To evaluate the role of NAD+ in osteogenesis in mice, Li and colleagues conducted a bone fracture model experiment and injection with the NAMPT inhibitor FK866. Consistent with the cell culture data, the Sichuan University researchers show that fracture healing is repressed with the impaired formation of cartilage and bone when NAMPT is inhibited. Also, the mineral density of the callus – the bony and cartilaginous material forming a connecting bridge across a bone fracture during repair – was reduced with the FK866 treatment.

Can NAD+ Boosting Improve Bone Repair?

It will be interesting to examine whether replenishment of NAD+ or its intermediates benefits bone fracture repair.

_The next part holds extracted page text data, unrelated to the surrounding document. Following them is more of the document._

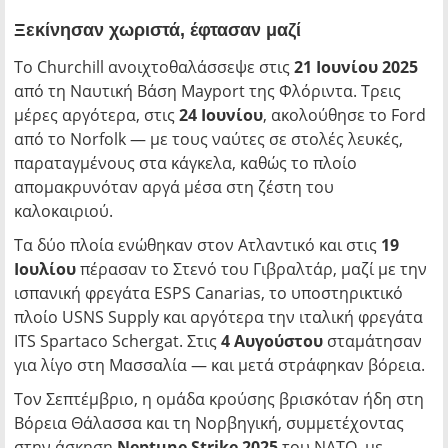
Ξεκίνησαν χωριστά, έφτασαν μαζί
Το Churchill ανοιχτοθαλάσσεψε στις
21 Ιουνίου 2025
από τη Ναυτική Βάση Mayport της Φλόριντα. Τρεις
μέρες αργότερα, στις
24 Ιουνίου
, ακολούθησε το Ford
από το Norfolk — με τους ναύτες σε στολές λευκές,
παραταγμένους στα κάγκελα, καθώς το πλοίο
απομακρυνόταν αργά μέσα στη ζέστη του
καλοκαιριού.
Τα δύο πλοία ενώθηκαν στον Ατλαντικό και στις
19
Ιουλίου
πέρασαν το Στενό του Γιβραλτάρ, μαζί με την
ισπανική φρεγάτα ESPS Canarias, το υποστηρικτικό
πλοίο USNS Supply και αργότερα την ιταλική φρεγάτα
ITS Spartaco Schergat. Στις
4 Αυγούστου
σταμάτησαν
για λίγο στη Μασσαλία — και μετά στράφηκαν βόρεια.
Τον Σεπτέμβριο, η ομάδα κρούσης βρισκόταν ήδη στη
Βόρεια Θάλασσα και τη Νορβηγική, συμμετέχοντας
στην άσκηση
Neptune Strike 2025
του ΝΑΤΟ, με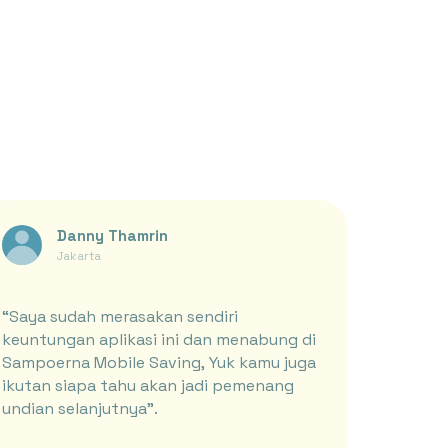
Danny Thamrin
anuari-Maret 2022
Jakarta
“Saya sudah merasakan sendiri
keuntungan aplikasi ini dan menabung di
Sampoerna Mobile Saving, Yuk kamu juga
ikutan siapa tahu akan jadi pemenang
undian selanjutnya”.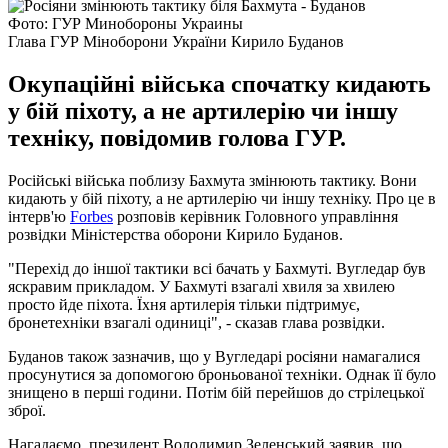
Фото: ГУР Минобороны Украины
Глава ГУР Міноборони України Кирило Буданов
Окупаційні війська спочатку кидають
у бій піхоту, а не артилерію чи іншу
техніку, повідомив голова ГУР.
Російські війська поблизу Бахмута змінюють тактику. Вони
кидають у бій піхоту, а не артилерію чи іншу техніку. Про це в
інтерв'ю
Forbes
розповів керівник Головного управління
розвідки Міністерства оборони Кирило Буданов.
"Перехід до іншої тактики всі бачать у Бахмуті. Вугледар був
яскравим прикладом. У Бахмуті взагалі хвиля за хвилею
просто йде піхота. Їхня артилерія тільки підтримує,
бронетехніки взагалі одиниці", - сказав глава розвідки.
Буданов також зазначив, що у Вугледарі росіяни намагалися
просунутися за допомогою броньованої техніки. Однак її було
знищено в перші години. Потім бій перейшов до стрілецької
зброї.
Нагадаємо, президент Володимир Зеленський заявив, що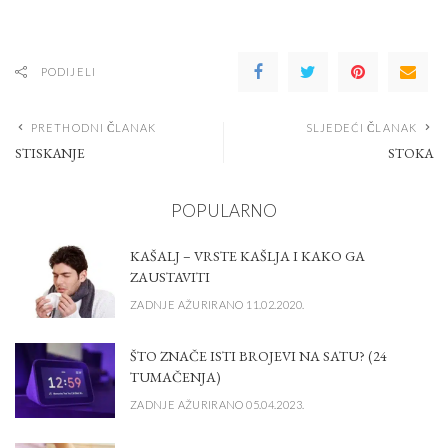
PODIJELI
PRETHODNI ČLANAK
SLJEDEĆI ČLANAK
STISKANJE
STOKA
POPULARNO
KAŠALJ – VRSTE KAŠLJA I KAKO GA
ZAUSTAVITI
ZADNJE AŽURIRANO 11.02.2020.
ŠTO ZNAČE ISTI BROJEVI NA SATU? (24
TUMAČENJA)
ZADNJE AŽURIRANO 05.04.2023.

The work of Li and colleagues is consistent with other recent work on NMN and bone health and production. For example, a study published just weeks earlier showed that NMN can reinvigorate the “stemness” of BMSCs by preventing senescence – an age-related condition where cells no longer grow or replicate. And in 2020, another study revealed a potential connection between NMN treatment as a remedy for osteoporosis in aging mice. This confluence of data may push someone to take the plunge into looking at the therapeutic potential of NMN in bone formation and regeneration in humans.